The Warring States (The Wave Trilogy) - By Aidan Harte Page 0,55

the truth.

Jacques led him to a freshly swept corner bathed in the strong northern light. On a low turntable stood a precariously leaning pillar. It was taller than a man, taller even than Jacques, and covered with a sheet layered with wax cracked like distressed stone.

‘Who hunted your assistants away?’

‘Later, when I’m pouring metal, I’ll need men,’ said Jacques, looking at Fabbro penetratingly with dark pupils that shone through the thick slivers of flesh.

‘Nonsense,’ Fabbro chuckled. ‘A good salesman knows the value of suspense. I’ll bet every smith in Tartarus is dying to see what’s under that sheet.’

‘Craftsmen are interested in craft.’

Fabbro smiled knowingly. ‘As you like it, Maestro.
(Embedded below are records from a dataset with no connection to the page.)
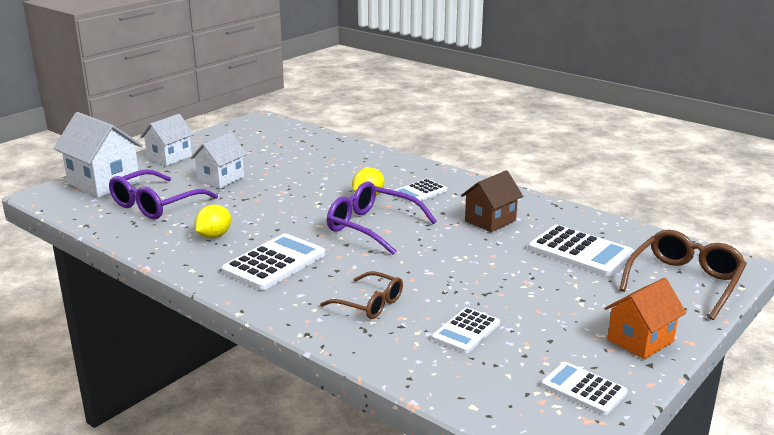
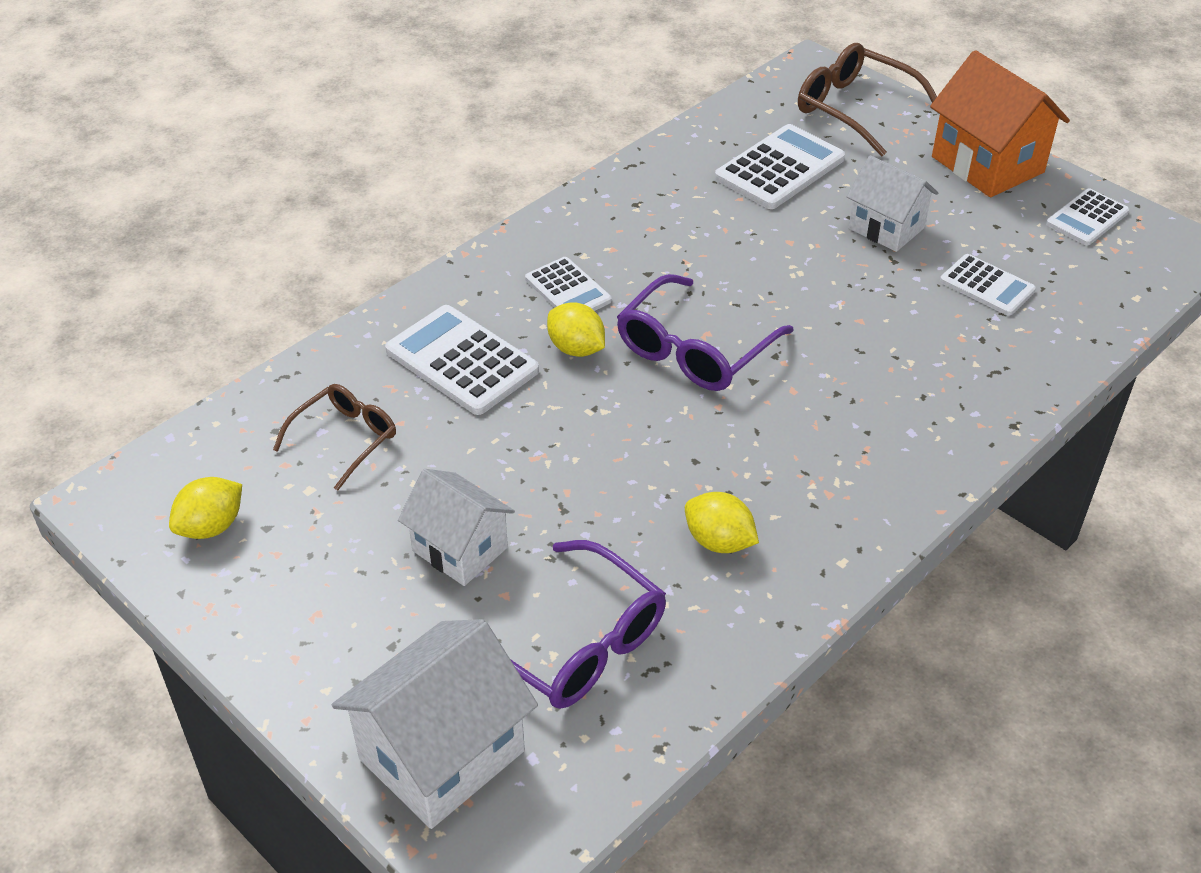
camera: 85 degrees left, 20 degrees up
white house [140,114,194,166] -> white house moved to [846,155,938,252]
white calculator [221,233,325,290] -> white calculator moved to [385,305,539,415]
brown glasses [320,271,403,319] -> brown glasses moved to [273,384,396,491]
brown house [461,170,523,232] -> none
orange house [604,278,686,359] -> orange house [930,50,1070,197], size x1.54
none -> yellow lemon [169,477,242,539]

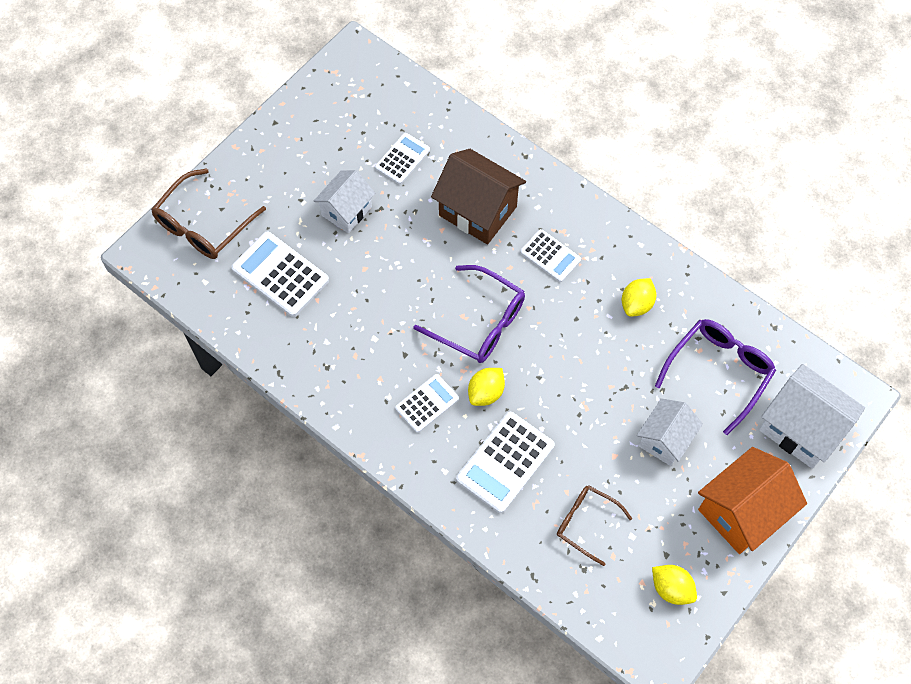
camera: 95 degrees left, 20 degrees up
orange house [930,50,1070,197] -> orange house moved to [698,447,807,554]
white calculator [1046,188,1129,245] -> white calculator moved to [520,229,581,282]
none -> brown house [431,149,526,245]

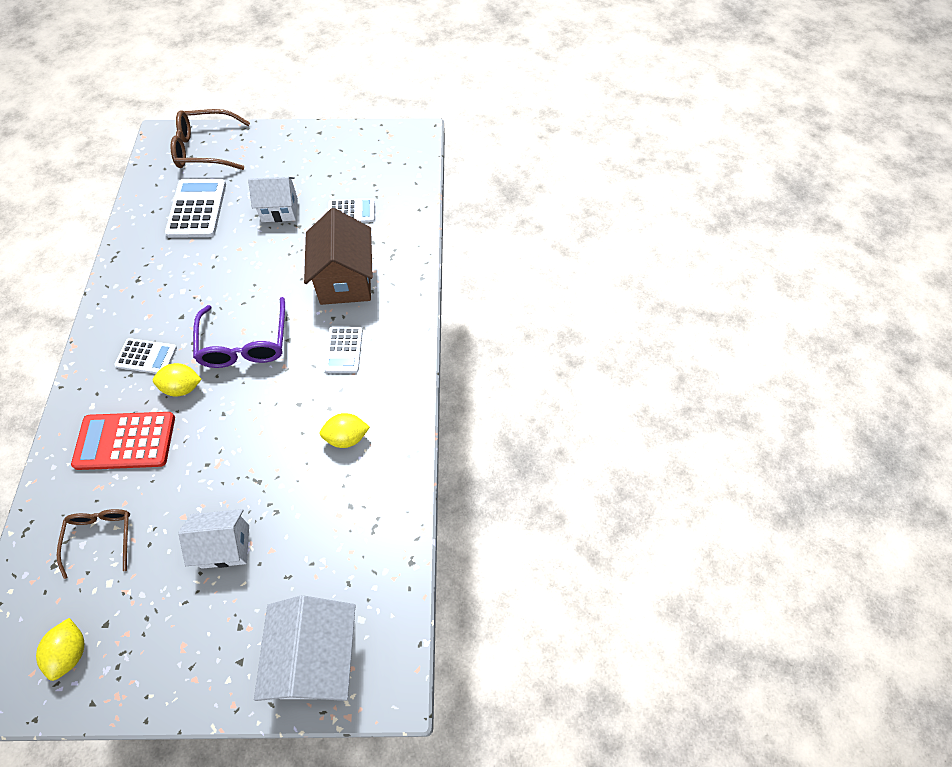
camera: 50 degrees right, 5 degrees down
white calculator [456,412,555,513] -> red calculator [71,412,175,470]
purple glasses [655,319,776,435] -> none
orange house [698,447,807,554] -> none

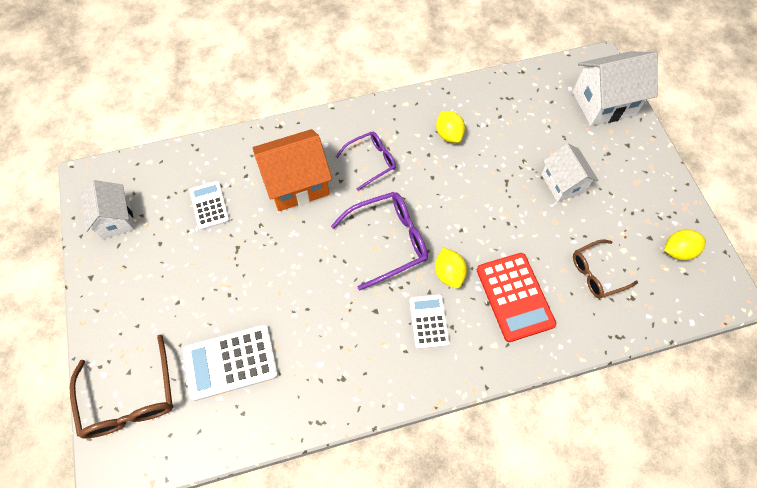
camera: 105 degrees left, 5 degrees up
white house [248,177,298,222] -> white house moved to [81,180,135,239]
brown house [304,208,373,305] -> orange house [253,129,332,211]
white calculator [324,327,363,373] -> purple glasses [336,132,396,190]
Well, let me look at it.’

Jacques grunted and removed the sheet. He did it slowly, revealing first the smooth earthen clay fashioned into a paw, then a curling tail, a slender torso and finally the snarling jaw. The wooden armature that supported it broke the clay’s surface unceremoniously at various points – the neck, the back – but it was easy to ignore this and imagine the final bronze in place on the empty plinth.

Fabbro was gleeful. ‘This fellow will put his brothers to shame!’

‘They are decent sculptures,’ Jacques demurred, ‘in the old style.’

Fabbro laughed indulgently. ‘Please Maestro, no false modesty. You know very well this will tear flags all over Rasenna.’

Jacques shrugged and gently spun the massive turntable. He doused the lion with a water dispenser as it rotated. Fabbro was right: theatricality was part of Jacques’ art. Of course keeping the clay from drying was necessary, but a wet surface revealed the subtle modelling nearly as well as would the final polished patina.

Fabbro stalked around, pulling his beard and exclaiming, ‘Bravo!’ in a reverent whisper.

While the other three lions coldly gazed forward, this one would glower over passers-by. Its head twisted violently away from a body that trembled with tension and energy. Its scowl pulled ripples of flesh through its muzzle. Fabbro might be no connoisseur but he knew it was not merely the naturalistic rendering but the variety of description that made the sweet new style such a break with the past. He marvelled that the old artisans had been blind to these subtleties of contrast: the beast’s tense, compacted haunches and bristles of its mane were formed so the former appeared tough as stone, the latter soft as wool.

‘Madonna, it’s a wonder!’ he exclaimed at last. ‘So what’s next?’

‘Next I make a shell in which the caterpillar may sleep a while. After the clay dries I’ll crack the mould apart and, into the space where the lion isn’t, pour wax. But the wax is only a semblance of the butterfly; another little death is necessary. I correct the wax’s imperfections and, by a similar process, make a coffin more substantial. Pouring the metal’s the most difficult part.’

Fabbro had never heard Jacques talk so freely. ‘Tell me when you’re doing it. I’ll have Sister Isabella say a mass.’

Jacques indicated the boy hammering away. ‘Even if it goes perfectly, it will need a lot of chasing, sanding and polishing.’ He looked down levelly. ‘Can you pay the balance?’

Fabbro almost jumped. ‘You can’t have got through the first third!’

‘As you say, my studio is empty. I turn down work to give this commission my full attention.’

‘If it were my money, Jacques, there’d be no problem. I spend; ask anyone, that’s what I do. This commission, however, comes officially from the Wool Guild, a close-fisted bunch who wouldn’t thank me if I gave their gold away with nothing to show for it. These men, they know nothing of art. They’re used to dealing with low sorts – dyers, carders, pullers – and they assume all craftsmen are alike.’

‘We had Guilds in Francia too. They got rich selling craftsmen’s work and taxed them for the privilege.’

‘My dear fellow, you almost sound like a communard.’

‘Bombelli, don’t complicate things. You’re Prior of the Wool Guild.’

‘That I am.’ Fabbro laughed. To cover his embarrassment he looked up at the lion critically. ‘I think I’d prefer if he didn’t look quite so fearsome. Did I ask for that expression? No, I don’t think I did. Who wants to be snarled at on their way to work? We’ve wives for that. Why not give him a nice smile, regal, pacific? What say you?’

Jacques was watching the boy hammering. He turned slowly back. ‘I say you paid me fair for my work, but there’s not enough gold in Ariminum to tell me how to do it.’